Method | Description |
---|---|
ELISA-assisted PNA array | Advantages -No viral RNA purification necessary -Sensitive (detection limit:104 pfua) -Detect the presence of a viral gene presence using the naked eye Disadvantages -ELISA system anti-NP antibody is necessary -Diagnosis requires 2-3 hours. |
Gold-conjugated antibody-assisted PNA chromatography | Advantages -Rapid (result can be obtained in 5 min) -No virus purification, incubation or washing necessary -Sensitive (detection limit: 104 pfu) -Detect viral gene presence by the naked eyes Disadvantages -Gold-nanoparticle conjugated anti-NP antibody is necessary |
aPlaque forming unit
Table 1: Diagnosis of swine-origin influenza A virus (H1N1/2009) by PCR-free viral RNA detection methods.

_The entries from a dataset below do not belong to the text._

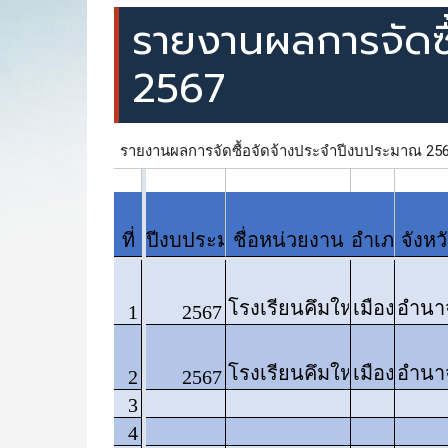
รายงานผลการจัดซื
2567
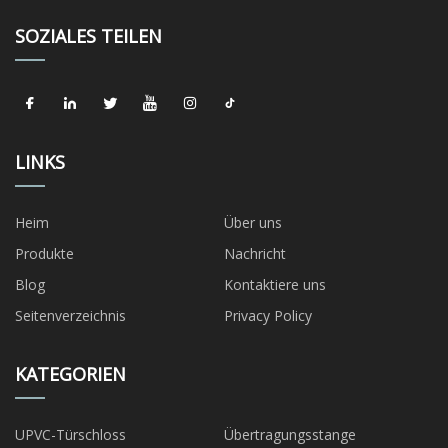
SOZIALES TEILEN
LINKS
Heim
Über uns
Produkte
Nachricht
Blog
Kontaktiere uns
Seitenverzeichnis
Privacy Policy
KATEGORIEN
UPVC-Türschloss
Übertragungsstange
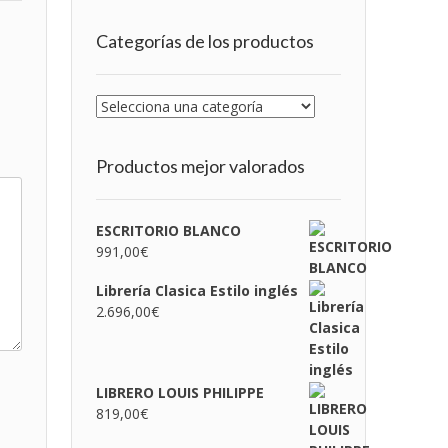
Categorías de los productos
Productos mejor valorados
ESCRITORIO BLANCO
991,00
€
Librería Clasica Estilo inglés
2.696,00
€
LIBRERO LOUIS PHILIPPE
819,00
€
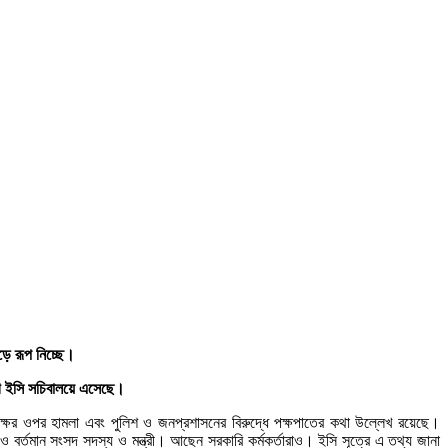
ড়ে রূপ নিচ্ছে।
িযোগ ইসি সচিবালয়ে এসেছে।
ক্ষের ওপর হামলা এবং পুলিশ ও জনপ্রশাসনের বিরুদ্ধে পক্ষপাতের কথা উল্লেখ রয়েছে।
র্তমান সংসদ সদস্য ও মন্ত্রী। আছেন সরকারি কর্মকর্তারাও। ইসি সূত্রে এ তথ্য জানা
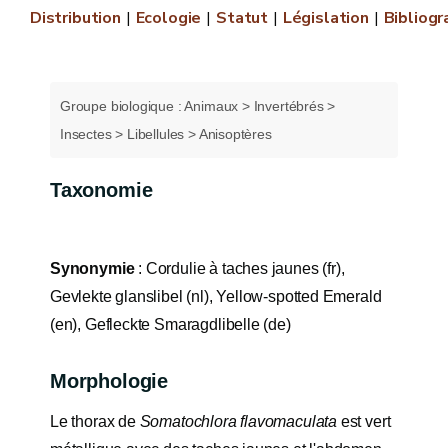
Distribution
Ecologie
Statut
Législation
Bibliogr
Groupe biologique : Animaux > Invertébrés >
Insectes > Libellules > Anisoptères
Taxonomie
Synonymie
: Cordulie à taches jaunes (fr),
Gevlekte glanslibel (nl), Yellow-spotted Emerald
(en), Gefleckte Smaragdlibelle (de)
Morphologie
Le thorax de
Somatochlora flavomaculata
est vert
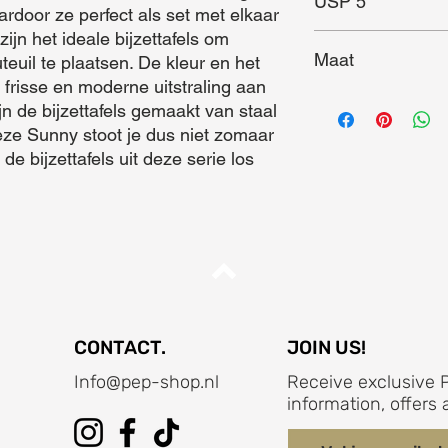
USP 5
rdoor ze perfect als set met elkaar 
ijn het ideale bijzettafels om 
Maat
uteuil te plaatsen. De kleur en het 
frisse en moderne uitstraling aan 
Maat (L x B x D) = 4
jn de bijzettafels gemaakt van staal 
eze Sunny stoot je dus niet zomaar 
de bijzettafels uit deze serie los 
CONTACT.
JOIN US!
Info@pep-shop.nl
Receive exclusive P
information, offer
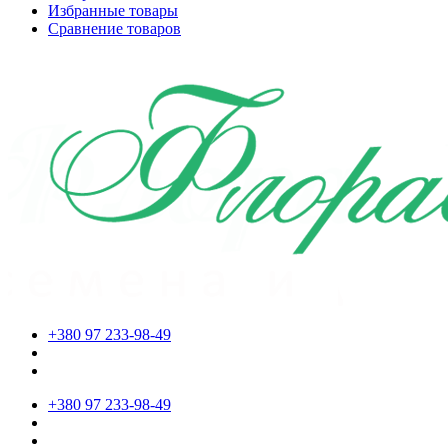
Избранные товары
Сравнение товаров
+380 97 233-98-49
+380 97 233-98-49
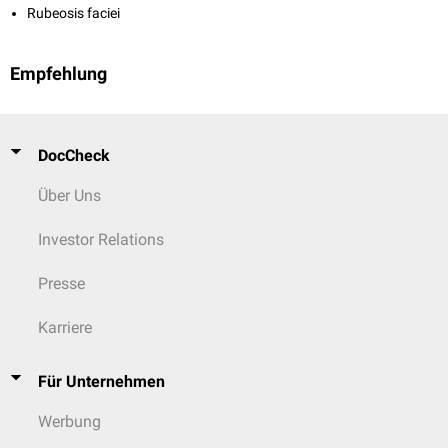
Rubeosis faciei
Empfehlung
DocCheck
Über Uns
Investor Relations
Presse
Karriere
Für Unternehmen
Werbung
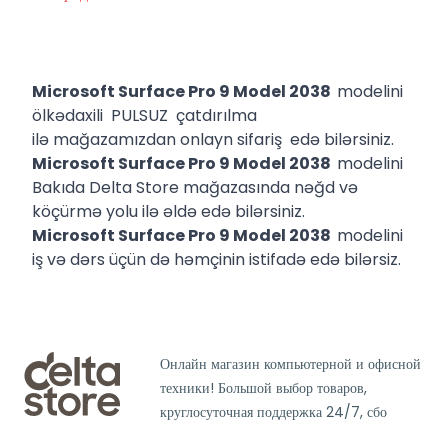
Microsoft Surface Pro 9 Model 2038
modelini
ölkədaxili PULSUZ çatdırılma
ilə mağazamızdan onlayn sifariş edə bilərsiniz.
Microsoft Surface Pro 9 Model 2038
modelini
Bakıda Delta Store mağazasında nəğd və
köçürmə yolu ilə əldə edə bilərsiniz.
Microsoft Surface Pro 9 Model 2038
modelini
iş və dərs üçün də həmçinin istifadə edə bilərsiz.
Онлайн магазин компьютерной и офисной
техники! Большой выбор товаров,
круглосуточная поддержка 24/7, сбо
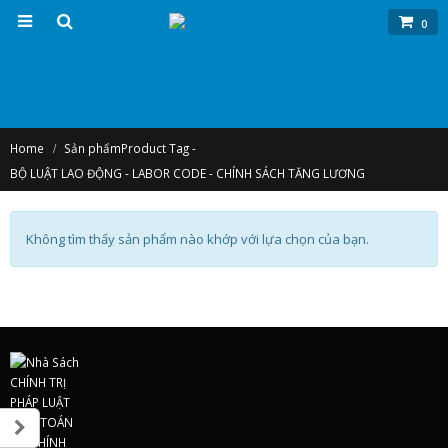
0
Home
Sản phẩm
Product Tag -
BỘ LUẬT LAO ĐỘNG - LABOR CODE - CHÍNH SÁCH TĂNG LƯƠNG
Không tìm thấy sản phẩm nào khớp với lựa chọn của bạn.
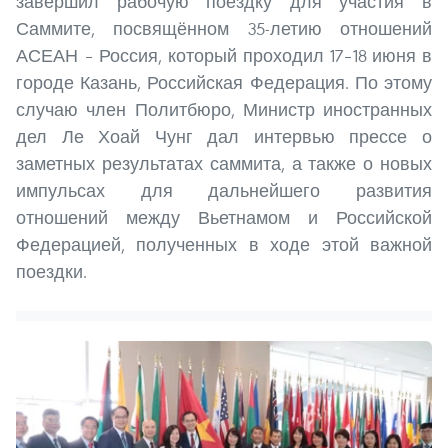
завершил рабочую поездку для участия в
Саммите, посвящённом 35-летию отношений
АСЕАН – Россия, который проходил 17–18 июня в
городе Казань, Российская Федерация. По этому
случаю член Политбюро, Министр иностранных
дел Ле Хоай Чунг дал интервью прессе о
заметных результатах саммита, а также о новых
импульсах для дальнейшего развития
отношений между Вьетнамом и Российской
Федерацией, полученных в ходе этой важной
поездки.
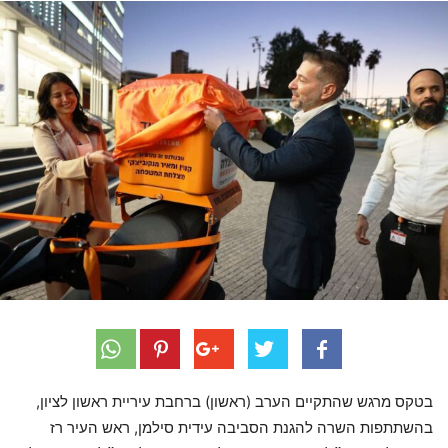
בטקס מרגש שהתקיים הערב (ראשון) ברחבת עיריית ראשון לציון,
בהשתתפות השרה להגנת הסביבה עידית סילמן, ראש העיר רז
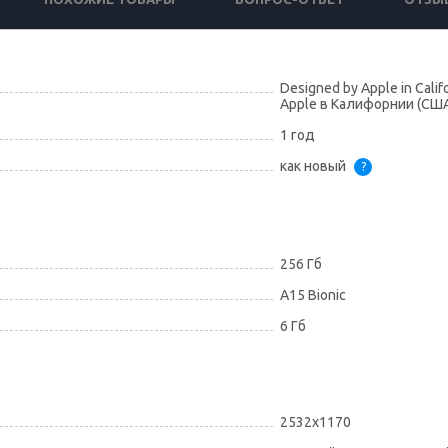
Designed by Apple in Calif
Apple в Калифорнии (США
1 год
как новый
?
256 Гб
A15 Bionic
6 Гб
2532x1170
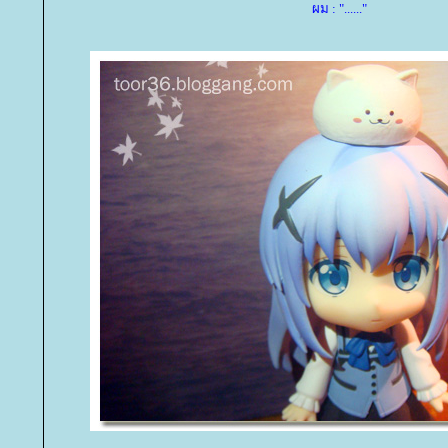
ผม : "......"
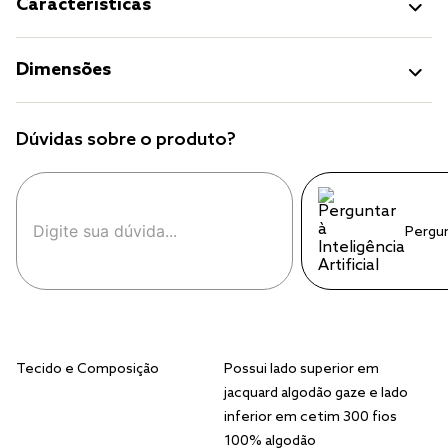
Características
Dimensões
Dúvidas sobre o produto?
Pergu
Tecido e Composição
Possui lado superior em
jacquard algodão gaze e lado
inferior em cetim 300 fios
100% algodão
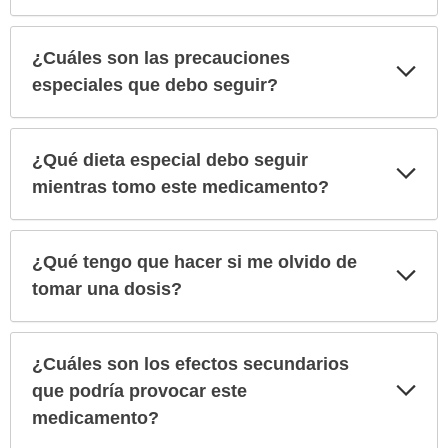
¿Cuáles son las precauciones
Exp
sec
especiales que debo seguir?
¿Qué dieta especial debo seguir
Exp
sec
mientras tomo este medicamento?
¿Qué tengo que hacer si me olvido de
Exp
sec
tomar una dosis?
¿Cuáles son los efectos secundarios
Exp
que podría provocar este
sec
medicamento?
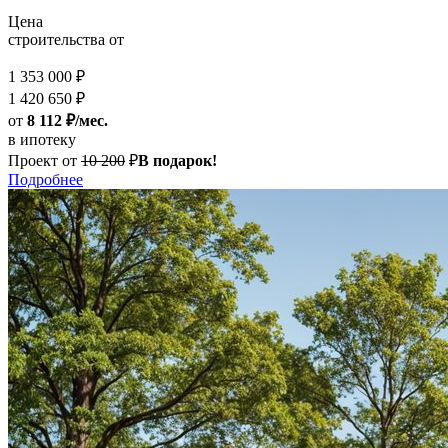
Цена
строительства от
1 353 000 ₽
1 420 650 ₽
от
8 112 ₽/мес.
в ипотеку
Проект от
10 200
₽
В подарок!
Подробнее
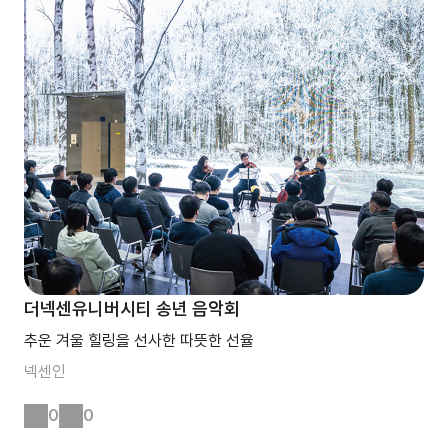
더넥센유니버시티 송년 음악회
추운 겨울 힐링을 선사한 따뜻한 선율
넥센인
0
0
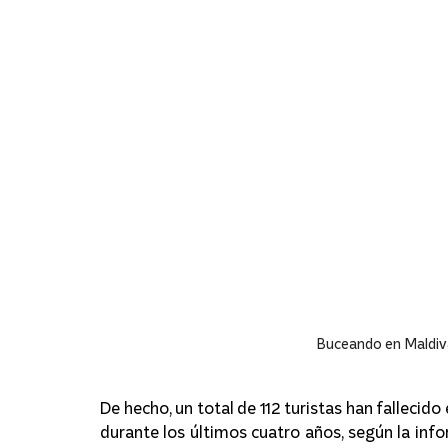
Buceando en Maldiva
De hecho, un total de 112 turistas han fallecido
durante los últimos cuatro años, según la inf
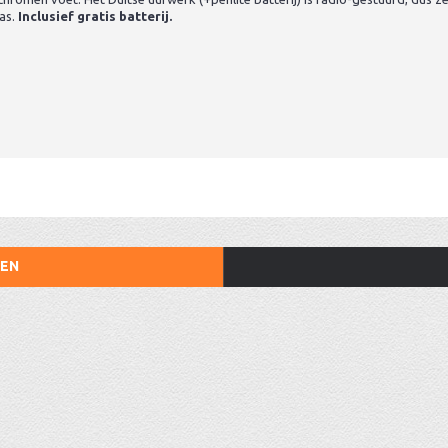
las.
Inclusief gratis batterij.
TEN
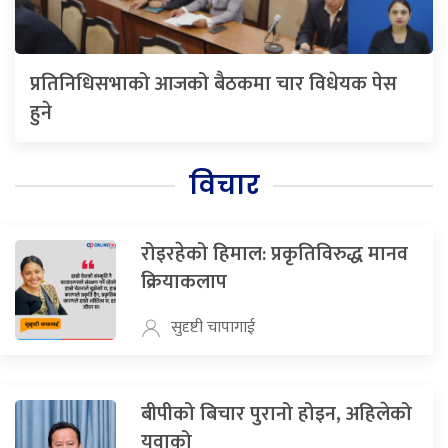
प्रतिनिधिसभाको आजको बैठकमा चार विधेयक पेस
हुने
विचार
रोइरहेको हिमाल: प्रकृतिविरुद्ध मानव
क्रियाकलाप
सुदृष्टी चापागाई
बीपीको बिचार पुरानो होइन, अहिलेको
युवाको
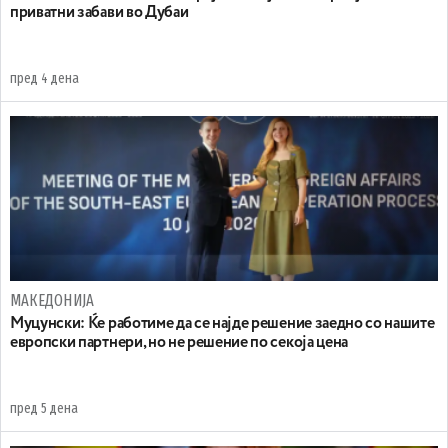
приватни забави во Дубаи
пред 4 дена
МАКЕДОНИЈА
Муцунски: Ќе работиме да се најде решение заедно со нашите
европски партнери, но не решение по секоја цена
пред 5 дена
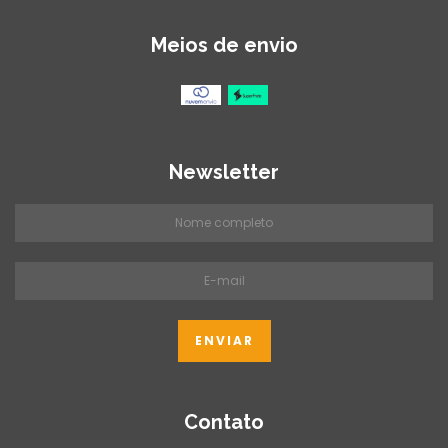
Meios de envio
Newsletter
Contato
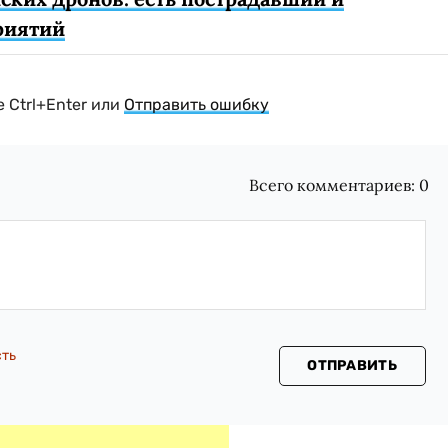
риятий
 Ctrl+Enter или
Отправить ошибку
Всего комментариев:
0
сть
ОТПРАВИТЬ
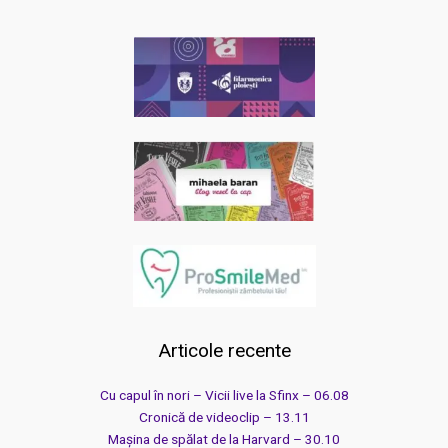
Articole recente
Cu capul în nori – Vicii live la Sfinx – 06.08
Cronică de videoclip – 13.11
Mașina de spălat de la Harvard – 30.10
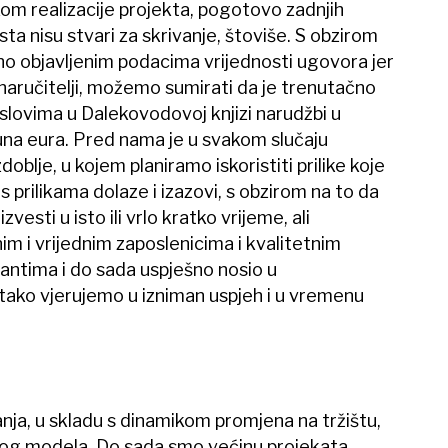
ekom realizacije projekta, pogotovo zadnjih
sta nisu stvari za skrivanje, štoviše. S obzirom
vno objavljenim podacima vrijednosti ugovora jer
ni naručitelji, možemo sumirati da je trenutačno
lovima u Dalekovodovoj knjizi narudžbi u
juna eura. Pred nama je u svakom slučaju
doblje, u kojem planiramo iskoristiti prilike koje
s prilikama dolaze i izazovi, s obzirom na to da
zvesti u isto ili vrlo kratko vrijeme, ali
im i vrijednim zaposlenicima i kvalitetnim
ntima i do sada uspješno nosio u
 tako vjerujemo u izniman uspjeh i u vremenu
nja, u skladu s dinamikom promjena na tržištu,
vnog modela. Do sada smo većinu projekata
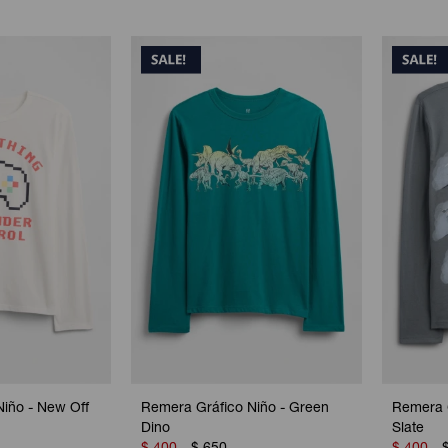
iño - New Off
Remera Gráfico Niño - Green
Remera G
Dino
Slate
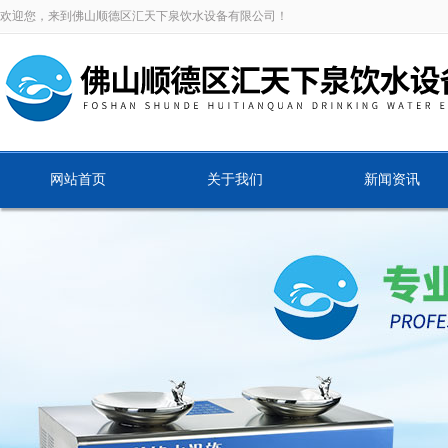
欢迎您，来到佛山顺德区汇天下泉饮水设备有限公司！
网站首页
关于我们
新闻资讯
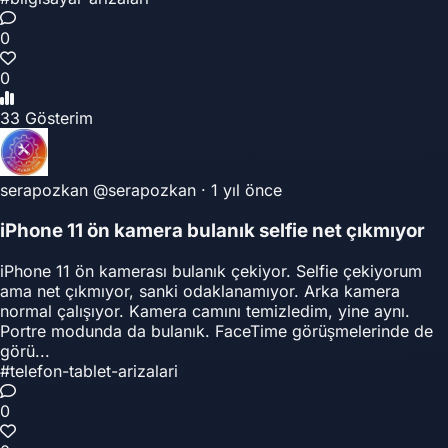
0
0
33 Gösterim
serapozkan
@serapozkan
·
1 yıl önce
iPhone 11 ön kamera bulanık selfie net çıkmıyor
iPhone 11 ön kamerası bulanık çekiyor. Selfie çekiyorum
ama net çıkmıyor, sanki odaklanamıyor. Arka kamera
normal çalışıyor. Kamera camını temizledim, yine aynı.
Portre modunda da bulanık. FaceTime görüşmelerinde de
görü...
#telefon-tablet-arizalari
0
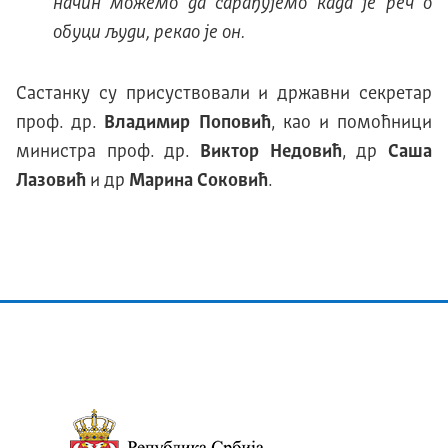
начин можемо да сарађујемо када је реч о
обуци људи, рекао је он.
Састанку су присуствовали и државни секретар
проф. др.
Владимир Поповић
, као и помоћници
министра проф. др.
Виктор Недовић
, др
Саша
Лазовић
и др
Марина Соковић
.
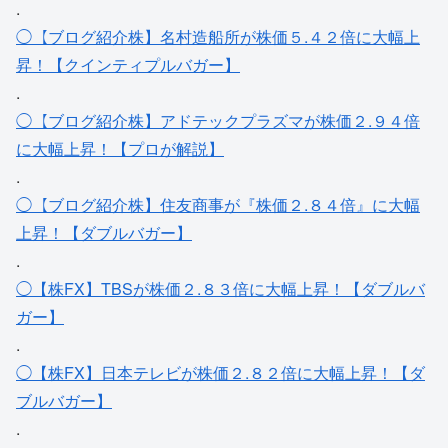
.
◯【ブログ紹介株】名村造船所が株価５.４２倍に大幅上
昇！【クインティプルバガー】
.
◯【ブログ紹介株】アドテックプラズマが株価２.９４倍
に大幅上昇！【プロが解説】
.
◯【ブログ紹介株】住友商事が『株価２.８４倍』に大幅
上昇！【ダブルバガー】
.
◯【株FX】TBSが株価２.８３倍に大幅上昇！【ダブルバ
ガー】
.
◯【株FX】日本テレビが株価２.８２倍に大幅上昇！【ダ
ブルバガー】
.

Although these assays are applicable only to detecting influenza viruses, further modification of these method will enable us to provide rapid, simple, sensitive and selective diagnostic tools for a broad spectrum of virus pathogens.
We would like to thank Tanaka Holdings Co. Ltd. for providing us with chromatography equipment and research support. This research was supported by a National Institute of Biomedical Innovation Research Grant (09-23 to KK) and by a Grant-in-Aid for Young Scientists (B) (22750155 to KK) from JSPS and a Grant-in-Aid for Scientific Research (B) (25290073 to KK) from JSPS.